Parada e pensativa, a princesa olhou distraída para o lado, e neste momento, viu um compartimento pequeno, bem empoeirado, desses que quase nem se nota caso esteja distraída. Em cima estava escrito em letras bem pequenininhas, que quase não sei via: "No caso de querer ser gente, quebre o vidro e tome a pílula".

A princesa então, olhou-se num espelho que próximo dali havia. Mirou-se e sentiu-se triste, pois gostava de ser princesa, de ser bela e gigante. Mas apesar de gostar de ser assim como era, queria ir para o mundo real. Queria a vida de fato, mas queria continuar sendo princesa.

Ó triste e cruel indecisão.
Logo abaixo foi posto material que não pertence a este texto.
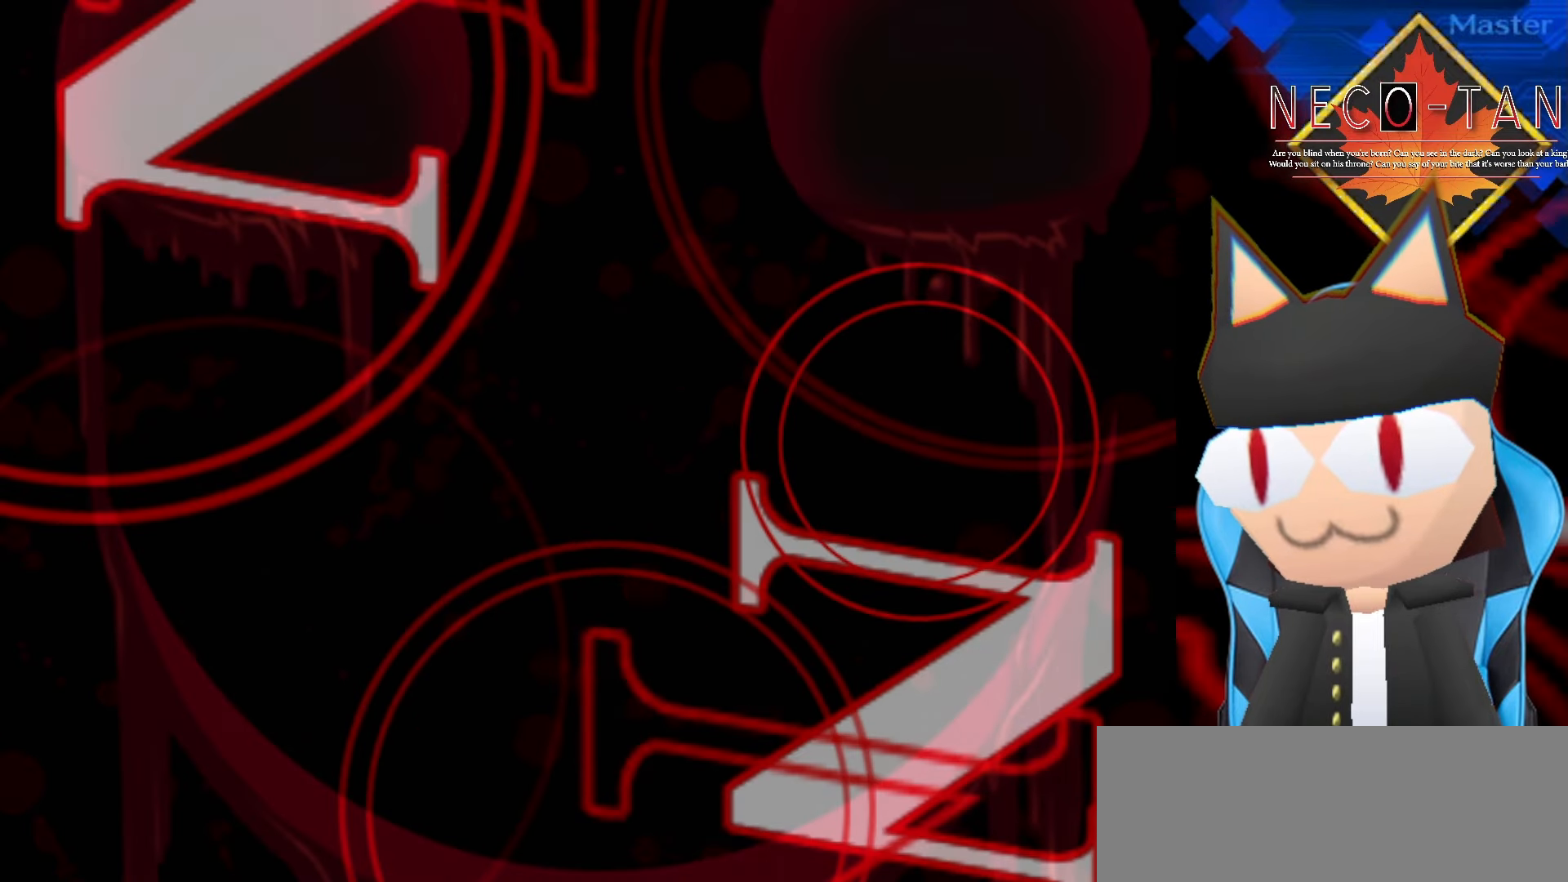
{"buttons": [], "left_stick": "center", "events": []}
Ela deixa o pássaro voar, ou fica com o bichinho na mão? Ela não sabia, não conseguia escolher se continuava sendo princesa de faz de conta, ou se gente de verdade ela queria ser.
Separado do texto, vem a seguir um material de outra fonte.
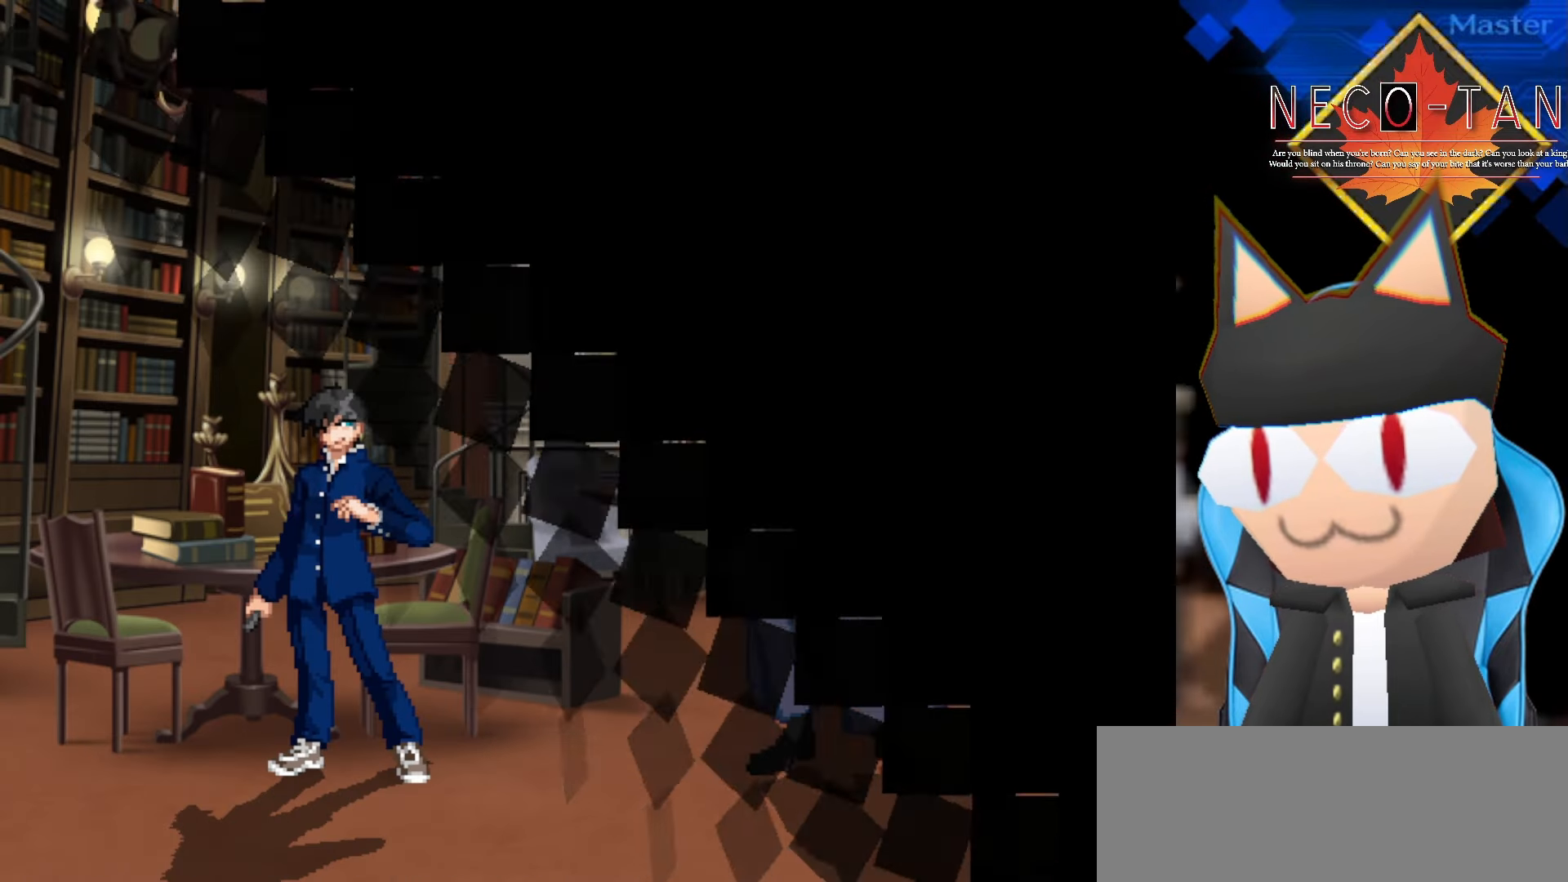
{"buttons": [], "left_stick": "center", "events": []}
Depois de muito pensar, ela imaginou ter encontrado a solução. Ela se apoderaria da pílula, mas antes de virar de vez uma gentinha, que é uma gente não completamente feita, ela tentaria passar espremida pelo vão. Foi então, que a princesa malandrinha, quebrou o vidro e segurou a pílula na mão.

Em seu pensamento repetia:
- Eu tentarei passar assim como estou! Uma princesa é o que sou e neste buraco passar eu vou. Com minha vontade de princesa, farei força de certeza, e do outro lado estarei assim bela e faceira.

E o malabarismo começou. Com a pílula bem segura em uma das mãos, enfiou os dois braços pela janelinha, se moveu, se espremeu. Para um lado e para o outro balançou. Agora a cabeça, devagar. Ai que lhe falta um pouco o ar!

E assim se espremendo ela foi passando... passando e...

Entalou!!!

Céus! Uma princesa entalada a meio do caminho de uma passagem encantada. Ela estava se sentindo uma desastrada. Melhor então, seria desistir de entrar no mundo real afinal, viver de mentira não era assim tão mal.

Ela tentou voltar para o seu mundo, pensou que voltar atrás daria certo, mas não dava mais! Ela se desesperou. Mas o que era aquilo? A janelinha parecia a estar espremendo! Em movimentos rápidos de contorcionista, tentou ir de vez à frente, mas também não tinha como.

Olhou para a mão fechada e repentinamente se deu conta de sua irônica situação. Pois sua curiosidade muito humana, a colocara naquela posição. A janelinha estava encolhendo, ela não podia permanecer naquela indecisão.

Agora, até mesmo para conseguir voltar para o seu mundo de ilusão, teria que tomar a pílula que estava em sua mão. Assim, ela voltaria ao conforto de seu mundo, mas não seria mais a mesma. Tudo isto por ter visto o mundo real, por ter desejado, por ter feito a mínima menção de ir em sua direção.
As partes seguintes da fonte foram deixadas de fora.